Durante il tour di Night Visio. E’ un processo che ha richiesto due anni per catturare le emozioni, gli alti e i bassi di questo periodo. Ci sono stati molti cambiamenti. Non abbiamo avuto il tempo di sentire la pressione di replicare il successo del primo album. Siamo fieri di questo disco, pensiamo sia sincero.

Le registrazioni “at Home” come sono andate?

Direi bene, visto il risultato. Le abbiamo realizzate nel nostro studio di Las Vegas, lontani dal rumore e vicini alle nostre cose. Abbiamo fatto esattamente ciò che volevamo fare. Con ogni brano.

Quali sono le influenze musicali e le principali ispirazioni della vostra musica?

Troppe. I primi due nomi che mi vengono in mente sono Cat Stevens e Tom Waits. Come vedi non siamo così “alternativi” e nemmeno troppo “indie”. Ma cosa vuol dire “alternativo” oppure “indie”? Noi, musicalmente parlando, prendiamo cose e le interpretiamo a modo nostro. L’ispirazione? Mia mamma! No, non è vero. Ci sono state fasi diversi. Credo che viaggiare sia una delle cose che più ci piacciono. Quindi la nostra principale fonte di ispirazione. In alcuni momenti ho scritto canzoni arrabbiate, in altri solo brani sentimentali. Erano momenti.

Quali sono i vantaggi, o svantaggi, di essere una band di successo?

Facciamo ciò ci piace fare: suonare, viaggiare e conoscere persone. Di contro, credo di non avere più vere amicizie, le ho perse. Non sai mai se le persone sorridono alle tue battute perché fanno ridere o perché sei famoso. Ho ventisette anni. Sono giovane e suono in una band di successo. E’ difficile capire di chi fidarsi.

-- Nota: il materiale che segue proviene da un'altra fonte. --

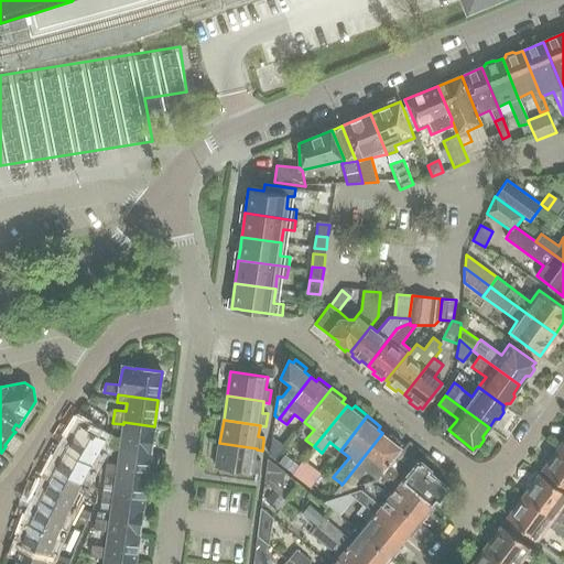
[(123,422),(123,424),(121,437),(110,436),(109,449),(119,452),(120,449),(150,454),(154,426),(123,422)]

Per il momento, credo sia un vantaggio.

Con la canzone Demons affrontate un tema sociale molto forte: la depressione. Come mai e come affrontate il tema dei problemi sociali?

Personalmente, ho lottato con la depressione per molti anni. E’ qualcosa di profondo. Non avrei mai creduto che un giorno ci saremmo guadagnati platee così grandi. Mi sentivo insicuro. Sono stato un bambino difficile. Siamo sette fratelli in famiglia, tutti avvocati o medici. Io faccio il musicista e mi battevo per fare questo. Ma spesso tutto sembrava irraggiungibile. Gli altri della band non l’hanno saputo per moltissimo tempo. Non è una di quelle cose su cui ti confidi facilmente.

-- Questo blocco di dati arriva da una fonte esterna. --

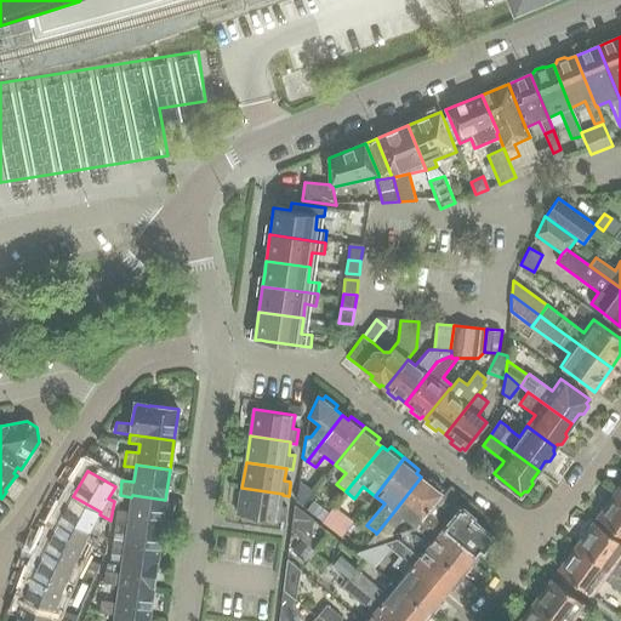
[(368,546),(392,537),(391,534),(403,518),(414,527),(417,523),(420,519),(421,520),(426,514),(442,495),(440,494),(440,493),(443,489),(429,478),(426,482),(421,477),(386,522),(376,534),(376,533),(366,545),(368,546)]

In questo momento storico della discografia, cosa consiglieresti ad un giovane artista o band. Meglio le etichette indipendenti oppure una major?

Difficile rispondere. Forse alcuni artisti dovrebbero restare indipendenti ed altri no. Prima di firmare con la Interscope abbiamo detto no a molte major. Non era il momento giusto per noi. Ma queste sono valutazioni personale. Non saprei come risponderti. Non è una scienza esatta.

 

Conoscete il Festival di Sanremo e come vi trovato in Italia?

Per noi è davvero un grande onore essere qui. È la prima volta che veniamo a Sanremo e ci piace molto perché è sul mare. Viaggiamo molto e gli italiani sono un popolo caloroso. Emoziona. Del resto, anche mia moglie. Ho scelto bene!

 

Italiana di dove? Quale parole conosci in italiano?
So solo che è italiana. A dire il vero, ho anche avuto una fidanzata italiana, stavamo insieme ai tempi del liceo. In italiano conosco solo termini relativi alla musica come fortissimo e mezzo-forte. Del resto la musica in questo senso l’avete inventata voi!